NLRB’s General Counsel Issues Register-Guard Memo, Raising Further Questions on E-Mail Policies

E-mail has become the modern-day medium for union solicitation. Employers who restrict employees’ use of company e-mail must do so in a way that does not violate Section 7 of the National Labor Relations Act (NLRA).  The National Labor Relations Board (NLRB) was asked to determine the limits of these restrictions in a case decided in December 2007, The Guard Publishing Company, d/b/a The Register-Guard, 351 NLRB No. 70 (Dec. 16, 2007) (Register-Guard). But the decision may have raised more questions than it answered.

The NLRB’s Decision

In Register-Guard, the Board was asked to rule on the circumstances under which an employer may discipline an employee for personal use of the business’ e-mail account. Restrictions, the union argued, constituted an unfair labor practice based on its discriminatory effect on union solicitation.


The Board determined that an employer who restricted the use of its e-mail system to work-related business did not violate section 8(a)(1) of the NLRA when it applied this rule to Section 7 activity. The Board majority held that an employers email system is company property that employees have no statutory right to use. Although the decision offered some insight into the limits of e-mail usage policies, it was not the definitive resolution many had hoped for.

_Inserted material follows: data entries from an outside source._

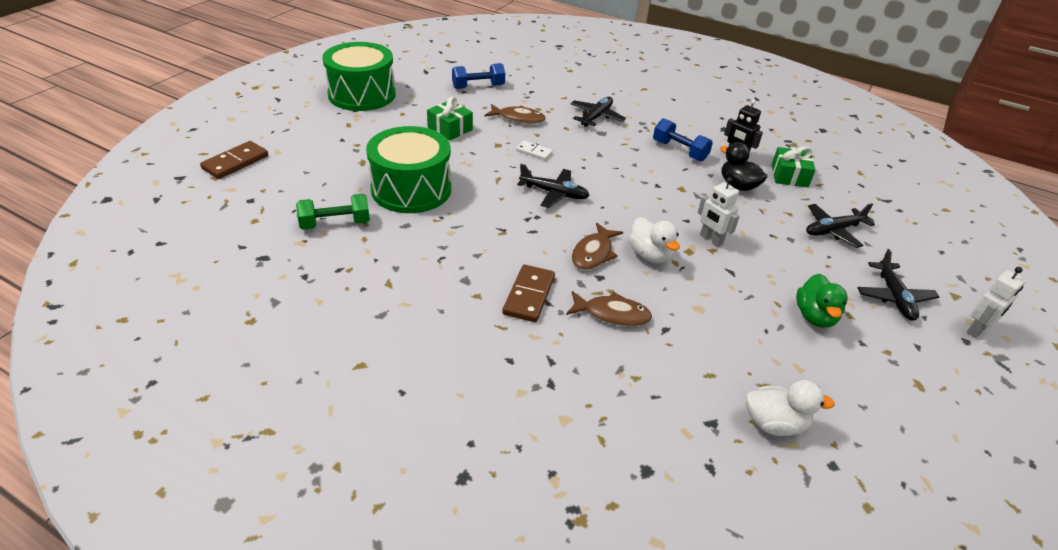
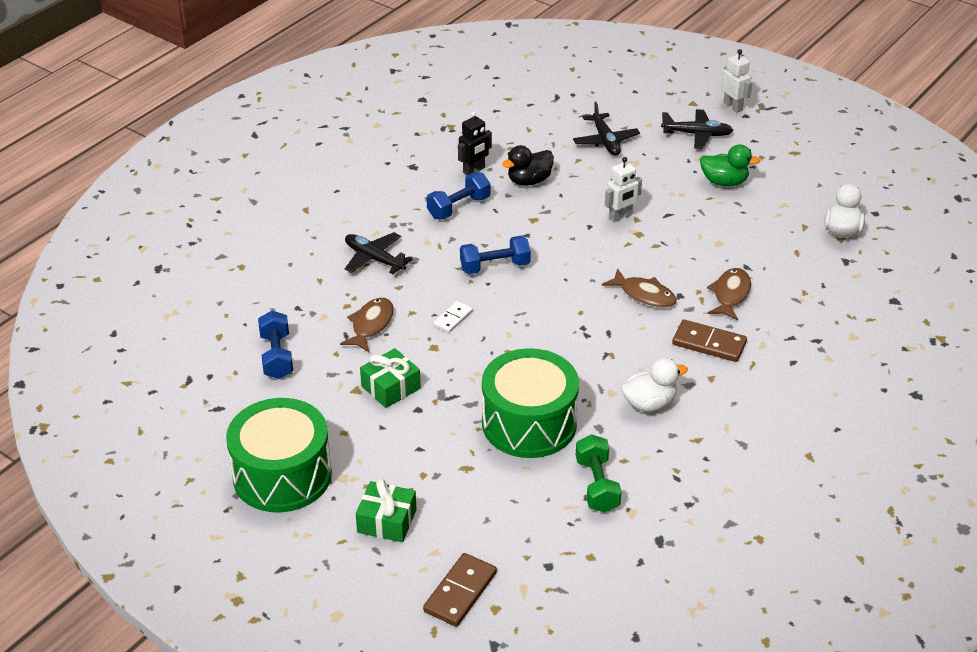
camera: 80 degrees left, 0 degrees up
(235, 162) = (460, 592): brown domino -> brown domino turned 75 degrees clockwise
(554, 193) = (540, 310): black plane -> none
(606, 170) = (495, 266): none -> blue dumbbell
(650, 255) = (646, 259): white duck -> white duck (649, 403)
(789, 176) = (512, 144): green gift -> green gift (387, 521)

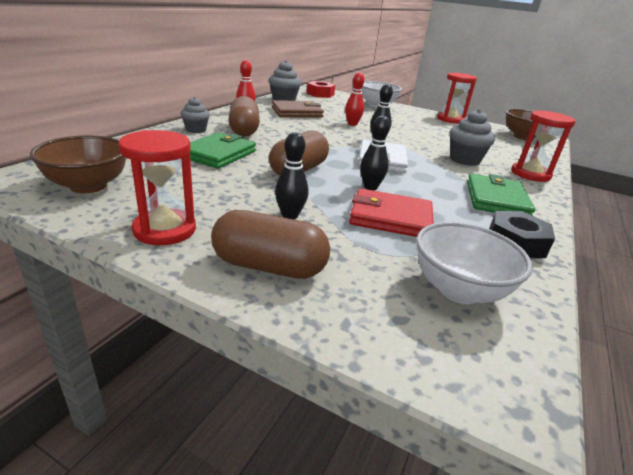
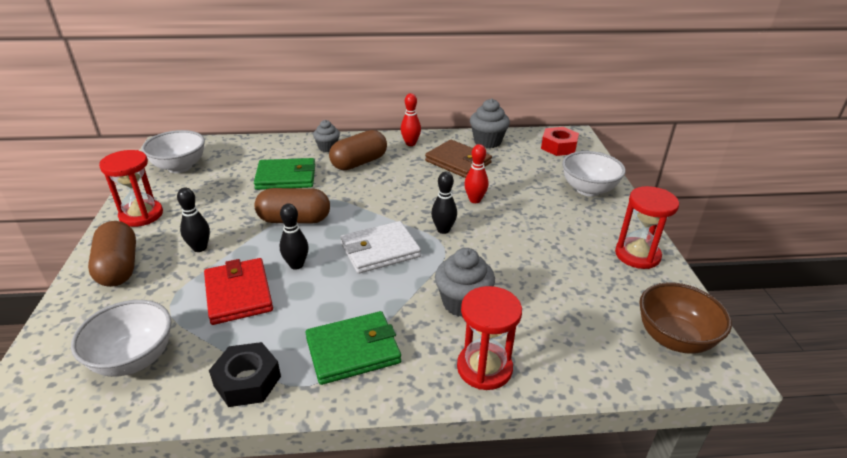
camera: 60 degrees right, 5 degrees up
(88, 186) = (180, 167): brown bowl -> white bowl

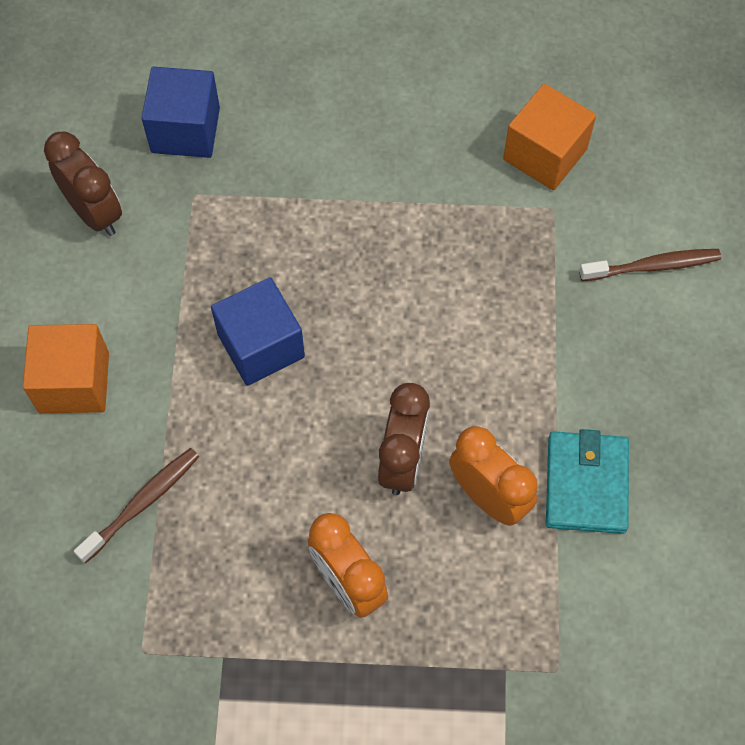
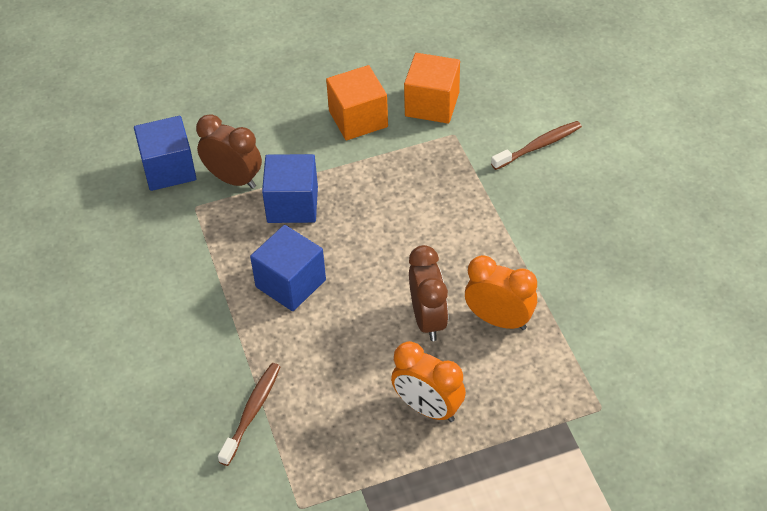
camera: 20 degrees left, 15 degrees down
(74, 382) = (162, 353): orange cube -> orange cube (358, 119)
(94, 213) = (125, 241): brown clock -> brown clock (233, 179)
(310, 235) = (292, 204): none -> blue cube
(586, 484) = (561, 289): turquoise wallet -> none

The Application of Register-Guard to the Unionized Workplace

Then, on May 15, 2008, NLRB General Counsel Ronald Meisburg issued a memorandum describing the Boards application of the holding in Register-Guard. Since the Register-Guard decision, Regional Officers have submitted discrimination cases involving company property to the Division of Advice. Labor and employment law blog, the Washington Labor & Employment Wire reports on the determinations reached by the Division of Advice:

  1. An employer did not violate the Act by enforcing a rule that barred union officials from sending e-mails to company managers outside of the facility. The union used the company’s e-mail system to send broadly distributed messages to company managers outside the facility. The Division determined that the company’ rule was lawful because it concerned how the union was permitted to use the employer’s e-mail system and did not otherwise prohibit the union from engaging in protected communications.
  2. An employer’s rule that prohibits solicitation for any purpose during work hours was unlawful when applied to union activity.  The employer inconsistently enforced this policy by permitting non-union-related solicitation activity including institutional and individual commercial solicitations, school fundraising solicitations, and personal solicitations. The Division reasoned that an employer may not discriminatorily enforce a facially valid no-e-mail-solicitation rule.
  3. A rule that was re-promulgated after union organizing activities began at the employer’s site was a violation of the Act. After an employee sent emails about a union meeting, the employee was disciplined for misusing the employer’s email system. Prior to sending the email, the employee checked with the employer’s IT director to determine what was considered abuse of the employer’s computer system. The IT director did not inform the employee that personal email or email solicitation was against employer policy.     The case initially settled after an investigation revealed that the employee was disciplined because of union activity. Subsequently, the employer again disciplined the same employee for sending another email with union-related content. The Division concluded that the employer re-promulgated its email rule for anti-union reasons, and discriminatorily enforced the rule against union activity.
  4. An employer violated the Act when it discriminatorily enforced its electronic communications policy against an employee. The employer terminated the employment of an employee after the employer learned that the employee was the author of an email sent to the employer’s Board of Directors that listed concerns that employees had about working conditions. The employer alleged that the employee was terminated for inappropriately using the employer’s computers in violation of its policy.           The Division found that the employer unlawfully discharged the employee for engaging in protected activities. The Division noted that the employer’s email policy allowed reasonable personal use of the employer’s computer and the employer permitted employees’ use of the Internet, email, and other company equipment for personal purposes. Thus, the Division concluded that the employer disparately enforced its email policy.
  5. An employer violated the Act when it discriminatorily prohibited use of its employee bulletin board. A union organization event was held at one of the employer’s stores during which union material was placed on a bulletin board within the store designated for employees. The bulletin board was used for personal and general non-work related matters. The union material was taken down and the employer later turned the bulletin board into a management-only posting site. The Division concluded that the facts established an anti-union motive because the timing of the employer’s conduct and the actions themselves were directly in response to the union activity.

These decisions reinforce the presumptive rule: an employer may not use facially neutral rules to effectuate anti-union animus nor may an employer discriminatorily enforce rules to prohibit protected collective activity.

What Other Employment-Law Blogs Are Saying

Since the General Counsel’s memo was released, several employment-law bloggers have given additional discussion to the limits of workplace policies on personal e-mail usage. Some of the most informative posts include The Manpower Employment Law Blog’s post, “Everything You Ever Wanted to Know About the New Union Email Rules,” which was subsequently picked up by The Laconic Law Blog. The Ohio Employers’ Law Blog tells us “How to Apply the New E-Mail Solicitation Rules.”   And, earlier in the month, the Workplace Profs Blog posted about the General Counsel’s Memo.